Boissy-d'Anglas demeura calme et impassible au milieu de cette scène de violence et d'atrocités. Plusieurs fois sa voix courageuse entreprit de se faire entendre, mais soudain elle était couverte par des cris mille fois répétés: Du pain, du pain! Coquin, qu'as-tu fait de notre argent? La constitution de 1793! Plusieurs députés veulent parler; ils ne peuvent obtenir la parole; le tumulte recommence et dure encore plus d'une heure. Pendant cet intervalle, on apporte une tête au bout d'une baïonnette; on la regarde avec effroi, on ne peut la reconnaître. Les uns disent que c'est celle de Fréron, d'autres disent que c'est celle de Féraud. C'était celle de Féraud en effet, que les brigands avaient placée au bout d'une baïonnette. Ils promènent cet horrible trophée dans la salle, au milieu des hurlemens de la multitude; ils la présentent au président Boissy-d'Anglas, qui devient de nouveau l'objet de leur fureur. Boissy-d'Anglas s'incline avec respect devant la tête de son malheureux collègue. Il est de nouveau en péril; sa tête est entourée de baïonnettes; on le couche en joue de tous côtés; mille morts le menacent.

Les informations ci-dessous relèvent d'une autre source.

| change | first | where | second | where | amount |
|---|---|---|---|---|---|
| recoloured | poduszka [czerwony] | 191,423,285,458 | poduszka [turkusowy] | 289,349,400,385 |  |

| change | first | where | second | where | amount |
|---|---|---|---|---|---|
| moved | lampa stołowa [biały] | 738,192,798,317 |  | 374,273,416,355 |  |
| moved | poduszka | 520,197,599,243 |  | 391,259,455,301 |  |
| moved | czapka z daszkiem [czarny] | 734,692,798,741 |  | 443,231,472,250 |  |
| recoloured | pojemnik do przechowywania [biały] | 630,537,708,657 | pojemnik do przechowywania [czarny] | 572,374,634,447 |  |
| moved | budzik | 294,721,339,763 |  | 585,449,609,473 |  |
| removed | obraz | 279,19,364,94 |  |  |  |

Cette périlleuse présidence dura six heures entières. Boissy-d'Anglas, épuisé de fatigues, céda le fauteuil à son collègue Vernier. La salle ne put être évacuée entièrement qu'à minuit et à force ouverte. Plusieurs des représentans qui avaient favorisé cette insurrection furent sévèrement punis par la convention, qui dès lors, n'eut plus rien à craindre du parti patriote. Aucune journée de la révolution n'avait présenté un spectacle si terrible. Jamais jusque là, le siége de la représentation nationale n'avait été envahi, ensanglanté par un combat, traversé par les balles, et souillé par l'assassinat d'un représentant du peuple.

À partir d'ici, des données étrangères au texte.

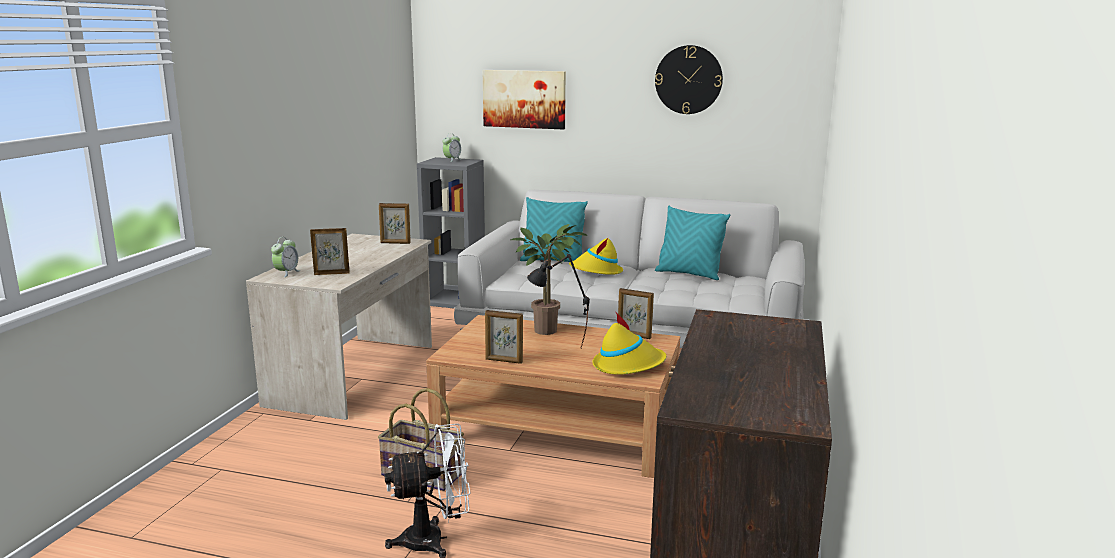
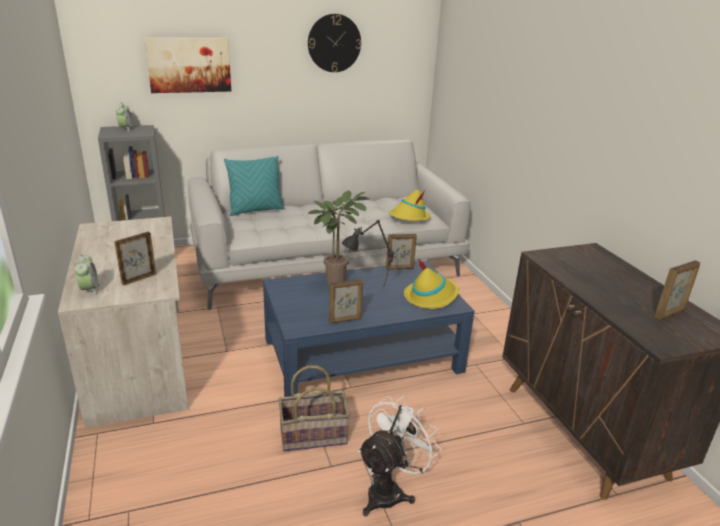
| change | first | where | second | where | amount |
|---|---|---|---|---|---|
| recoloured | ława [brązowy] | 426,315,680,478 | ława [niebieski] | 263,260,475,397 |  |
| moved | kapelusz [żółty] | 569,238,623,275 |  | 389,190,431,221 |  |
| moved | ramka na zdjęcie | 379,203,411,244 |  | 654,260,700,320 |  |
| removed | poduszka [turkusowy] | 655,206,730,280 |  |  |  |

Nous terminerons ici cette suite de tableaux qui nous ont été fournis par l'histoire de nos troubles révolutionnaires. Il nous eût été facile de les multiplier à l'infini; car nous n'avons pu signaler que quelques faits entre des milliers. Il nous aurait fallu plusieurs volumes pour mentionner tout ce qui mériterait de l'être. Divers ouvrages existent, où l'on trouvera les détails les plus minutieux sur les malheurs de chaque famille, à cette désastreuse époque; nous citerons entre autres, les Martyrs de la Révolution, ouvrage publié par un respectable ecclésiastique.

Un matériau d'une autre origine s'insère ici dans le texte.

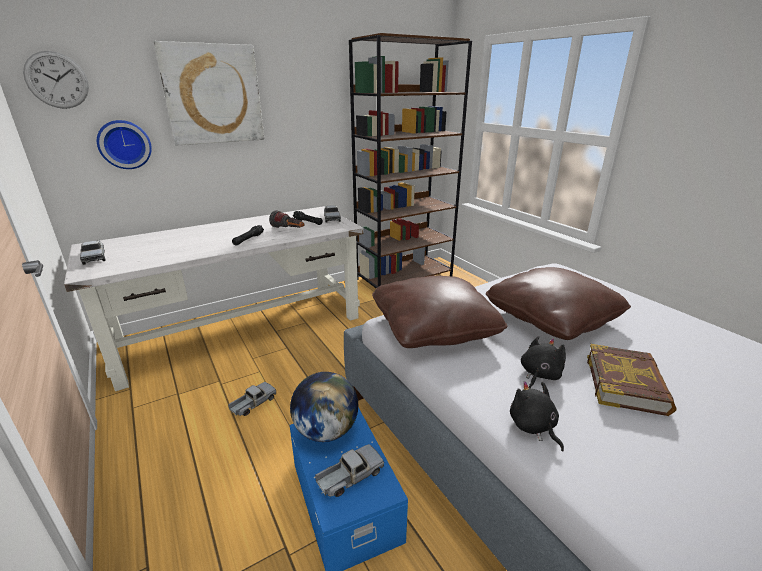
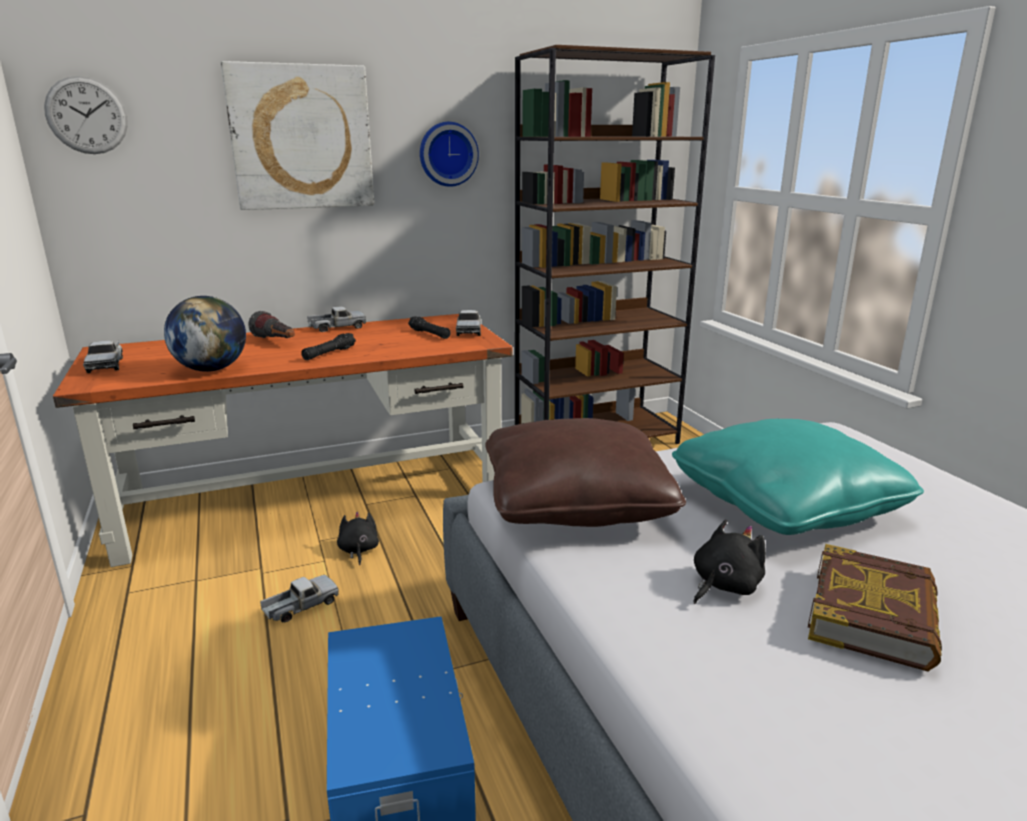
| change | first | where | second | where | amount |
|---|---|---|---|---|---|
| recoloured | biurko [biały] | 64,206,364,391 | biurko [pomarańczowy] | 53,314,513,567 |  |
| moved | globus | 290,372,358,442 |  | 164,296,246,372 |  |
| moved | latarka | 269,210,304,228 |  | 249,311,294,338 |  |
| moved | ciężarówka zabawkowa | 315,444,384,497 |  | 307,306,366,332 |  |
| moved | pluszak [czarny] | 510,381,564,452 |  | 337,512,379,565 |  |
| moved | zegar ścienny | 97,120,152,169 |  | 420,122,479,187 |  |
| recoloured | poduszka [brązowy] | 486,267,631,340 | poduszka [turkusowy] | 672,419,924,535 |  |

Du reste, les scènes que nous avons détachées de ce grand drame donneront quelqu'idée des forfaits qui ont accompagné notre régénération politique; on peut les regarder comme des monumens épouvantables de nos désordres, et l'on ne saurait trop les mettre en lumière, dans un moment où toutes les jeunes têtes ne rêvent que changemens et révolutions.